# Work instruction
In the records below, locate the line containing "для ручного обслуживания и электровинтоверта"; output that line and every following line through the last, exactly.

# Transcribed page contents
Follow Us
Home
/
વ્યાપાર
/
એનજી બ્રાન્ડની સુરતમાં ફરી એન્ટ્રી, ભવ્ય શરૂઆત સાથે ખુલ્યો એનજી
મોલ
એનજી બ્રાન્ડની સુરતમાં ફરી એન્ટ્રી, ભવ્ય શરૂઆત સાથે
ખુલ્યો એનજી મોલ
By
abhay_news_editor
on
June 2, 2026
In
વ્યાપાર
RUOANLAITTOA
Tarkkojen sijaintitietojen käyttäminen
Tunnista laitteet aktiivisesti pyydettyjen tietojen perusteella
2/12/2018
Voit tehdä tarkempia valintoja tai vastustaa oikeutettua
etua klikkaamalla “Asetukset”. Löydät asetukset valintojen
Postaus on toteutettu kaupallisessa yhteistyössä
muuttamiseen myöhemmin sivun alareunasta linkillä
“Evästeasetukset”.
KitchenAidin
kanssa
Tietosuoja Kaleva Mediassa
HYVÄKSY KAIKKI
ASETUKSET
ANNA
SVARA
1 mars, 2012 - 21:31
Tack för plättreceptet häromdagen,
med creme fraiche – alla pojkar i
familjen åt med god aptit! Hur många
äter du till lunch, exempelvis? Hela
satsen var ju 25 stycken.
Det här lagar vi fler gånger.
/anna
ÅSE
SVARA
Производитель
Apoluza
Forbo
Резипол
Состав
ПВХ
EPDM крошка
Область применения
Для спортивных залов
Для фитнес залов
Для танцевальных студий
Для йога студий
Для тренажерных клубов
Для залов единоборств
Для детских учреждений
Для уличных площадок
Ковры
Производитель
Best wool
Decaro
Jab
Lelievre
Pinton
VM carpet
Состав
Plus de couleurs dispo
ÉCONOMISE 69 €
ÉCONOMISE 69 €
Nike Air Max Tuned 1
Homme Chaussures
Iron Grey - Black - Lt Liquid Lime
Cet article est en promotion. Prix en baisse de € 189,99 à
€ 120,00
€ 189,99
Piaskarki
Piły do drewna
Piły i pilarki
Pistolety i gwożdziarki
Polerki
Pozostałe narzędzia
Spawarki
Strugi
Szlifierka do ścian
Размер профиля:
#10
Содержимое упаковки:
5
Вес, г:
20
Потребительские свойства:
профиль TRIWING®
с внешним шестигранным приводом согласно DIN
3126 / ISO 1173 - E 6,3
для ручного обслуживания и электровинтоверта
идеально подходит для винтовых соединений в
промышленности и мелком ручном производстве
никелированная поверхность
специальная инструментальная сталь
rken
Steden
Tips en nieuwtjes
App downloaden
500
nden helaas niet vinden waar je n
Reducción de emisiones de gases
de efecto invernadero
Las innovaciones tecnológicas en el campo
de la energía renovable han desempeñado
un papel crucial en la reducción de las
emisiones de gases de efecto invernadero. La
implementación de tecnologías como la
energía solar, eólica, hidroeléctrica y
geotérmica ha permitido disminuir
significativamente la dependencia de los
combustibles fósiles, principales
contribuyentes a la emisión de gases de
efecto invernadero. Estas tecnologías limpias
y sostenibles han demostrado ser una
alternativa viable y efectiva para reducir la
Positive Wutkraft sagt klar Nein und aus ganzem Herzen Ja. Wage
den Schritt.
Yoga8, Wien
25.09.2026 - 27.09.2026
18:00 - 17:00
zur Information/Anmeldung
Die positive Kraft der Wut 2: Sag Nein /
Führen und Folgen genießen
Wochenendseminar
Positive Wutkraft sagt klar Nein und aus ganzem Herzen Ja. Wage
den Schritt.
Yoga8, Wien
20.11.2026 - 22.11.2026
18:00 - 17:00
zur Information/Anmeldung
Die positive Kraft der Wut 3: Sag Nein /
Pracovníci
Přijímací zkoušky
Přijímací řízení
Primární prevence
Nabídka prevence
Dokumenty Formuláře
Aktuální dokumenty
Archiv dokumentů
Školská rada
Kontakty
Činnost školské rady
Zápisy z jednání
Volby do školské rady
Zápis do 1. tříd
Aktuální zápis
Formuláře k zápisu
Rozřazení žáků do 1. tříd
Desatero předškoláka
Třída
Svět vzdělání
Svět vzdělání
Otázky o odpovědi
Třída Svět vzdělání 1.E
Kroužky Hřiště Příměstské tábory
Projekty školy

# Answer box
для ручного обслуживания и электровинтоверта
идеально подходит для винтовых соединений в
промышленности и мелком ручном производстве
никелированная поверхность
специальная инструментальная сталь
rken
Steden
Tips en nieuwtjes
App downloaden
500
nden helaas niet vinden waar je n
Reducción de emisiones de gases
de efecto invernadero
Las innovaciones tecnológicas en el campo
de la energía renovable han desempeñado
un papel crucial en la reducción de las
emisiones de gases de efecto invernadero. La
implementación de tecnologías como la
energía solar, eólica, hidroeléctrica y
geotérmica ha permitido disminuir
significativamente la dependencia de los
combustibles fósiles, principales
contribuyentes a la emisión de gases de
efecto invernadero. Estas tecnologías limpias
y sostenibles han demostrado ser una
alternativa viable y efectiva para reducir la
Positive Wutkraft sagt klar Nein und aus ganzem Herzen Ja. Wage
den Schritt.
Yoga8, Wien
25.09.2026 - 27.09.2026
18:00 - 17:00
zur Information/Anmeldung
Die positive Kraft der Wut 2: Sag Nein /
Führen und Folgen genießen
Wochenendseminar
Positive Wutkraft sagt klar Nein und aus ganzem Herzen Ja. Wage
den Schritt.
Yoga8, Wien
20.11.2026 - 22.11.2026
18:00 - 17:00
zur Information/Anmeldung
Die positive Kraft der Wut 3: Sag Nein /
Pracovníci
Přijímací zkoušky
Přijímací řízení
Primární prevence
Nabídka prevence
Dokumenty Formuláře
Aktuální dokumenty
Archiv dokumentů
Školská rada
Kontakty
Činnost školské rady
Zápisy z jednání
Volby do školské rady
Zápis do 1. tříd
Aktuální zápis
Formuláře k zápisu
Rozřazení žáků do 1. tříd
Desatero předškoláka
Třída
Svět vzdělání
Svět vzdělání
Otázky o odpovědi
Třída Svět vzdělání 1.E
Kroužky Hřiště Příměstské tábory
Projekty školy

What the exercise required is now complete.